Upon emigrating to the United States, Alan Watts studied theology in Evanston, Illinois, was in residence at
the seminary from 1941 to 1944 and earned his Master of Sacred Theology degree in June 1948 and later also
a doctorate of divinity. He was ordained a priest of the protestant Episcopal Church and served as a chaplain
of this church from 1944 to 1950, when he left the church. A writer in Life quoted Watts as saying that he left
the church “not because it doesn’t practice what it preaches, but because it preaches”. He taught comparative
philosophy and psychology at the College of the Pacific, was Dean of the American Academy of Asian
Studies in San Francisco and occupied himself with lecturing and writing at various universities until his
death.

He published over a dozen of excellent books on comparative religion and philosophy, including The
Supreme Identity, The Wisdom of Insecurity, The Way of Zen, The Book on the Taboo on Knowing Who You
Are, etc.

The Supreme Identity (1950) is an excellent essay on the treatment of the questions Who am I? and Who is
God? in the Oriental metaphysics and Christian religion:
To become, or realize, what we are, we must first try to become it, in order to realize effectively that it is not necessary to do so.

Realization of the Supreme Identity is found not through seeking it as remote and obscure, but in accepting the truth that nothing is
more obvious and self-evident.

To look for God as an object implies his distance from the knowing subject. To seek for him implies his absence. To set him in the
future is to imply that he is not eternal and present.

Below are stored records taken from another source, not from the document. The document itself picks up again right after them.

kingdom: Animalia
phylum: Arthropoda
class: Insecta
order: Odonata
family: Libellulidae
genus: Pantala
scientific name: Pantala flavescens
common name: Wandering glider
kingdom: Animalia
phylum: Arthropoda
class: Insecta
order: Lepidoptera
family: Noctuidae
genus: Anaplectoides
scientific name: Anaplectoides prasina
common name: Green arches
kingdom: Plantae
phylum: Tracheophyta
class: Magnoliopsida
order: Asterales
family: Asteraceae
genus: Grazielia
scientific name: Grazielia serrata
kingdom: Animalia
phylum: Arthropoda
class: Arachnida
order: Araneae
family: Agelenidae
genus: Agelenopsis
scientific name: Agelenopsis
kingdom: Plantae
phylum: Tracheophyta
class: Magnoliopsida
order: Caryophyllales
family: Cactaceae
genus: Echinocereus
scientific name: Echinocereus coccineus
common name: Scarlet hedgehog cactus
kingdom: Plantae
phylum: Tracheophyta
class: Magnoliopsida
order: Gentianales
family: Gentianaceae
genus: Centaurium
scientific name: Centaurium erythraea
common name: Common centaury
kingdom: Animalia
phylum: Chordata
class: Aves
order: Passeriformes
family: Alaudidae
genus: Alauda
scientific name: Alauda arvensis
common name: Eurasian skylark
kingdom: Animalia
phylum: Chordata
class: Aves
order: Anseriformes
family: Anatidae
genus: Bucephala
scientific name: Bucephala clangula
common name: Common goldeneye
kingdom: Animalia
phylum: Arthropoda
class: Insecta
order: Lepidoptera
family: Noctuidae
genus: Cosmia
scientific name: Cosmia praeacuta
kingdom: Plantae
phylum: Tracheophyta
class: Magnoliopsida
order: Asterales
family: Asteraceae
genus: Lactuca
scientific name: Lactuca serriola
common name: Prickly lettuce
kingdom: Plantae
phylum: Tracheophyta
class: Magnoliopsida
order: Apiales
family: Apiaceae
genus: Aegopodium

In this book Alan Watts drives home with great emphasis the point that I, as an ego, can do nothing to
produce, induce or coerce true Self/God-realization—and that the Supreme Identity, the One, that which I
truly am, needs nothing to do or realize, just be who One already is, which requires non-doing. He quotes
Zen Buddhist text by Hsi-yun:

By their very seeking for it they produce the contrary effect of losing it, for that is using Buddha to seek Buddha and using the
mind (the Self) to grasp the mind (the Self)…
In the Wisdom of Insecurity (1951) Alan Watts says:
The principal thing is to understand that there is no safety or security. To stand face to face with insecurity is still not to understand
it. To understand it, you must not face it, but be it.

I can only think seriously of trying to live up to an ideal, to improve myself, if I am split in two pieces. There must be a good “I”
who is going to improve the bad “me”. “I”, who has the best intentions, will go and work on the wayward “me”, and the tussle
between the two will very much stress the difference between them. Consequently, “I” will feel more separate then ever, and so
merely increase the lonely and cut off feelings which make “me” behave so badly…

The Way of Zen is his masterpiece on the history of Oriental philosophy and religion in general, and
Buddhism (especially Ch’an and Zen) in particular:
The life of Zen begins, therefore, in a disillusion with the pursuit of goals which do not really exist – the good without the bad, the
gratification of a self which is no more than an idea, and the morrow which never comes. For all these things are a deception of
symbols pretending to be realities… In short, Zen begins at the point where there is nothing further to seek, nothing to be gained.

I think that Alan W. Watts, together with Wei Wu Wei, Krishnamurti, Sri Ramana Maharshi, Osho and
Ramesh S. Balsekar, certainly ranks among the finest and most influential thinkers and writers of this
century. He left a treasury of very practical wisdom in his books and on his tapes.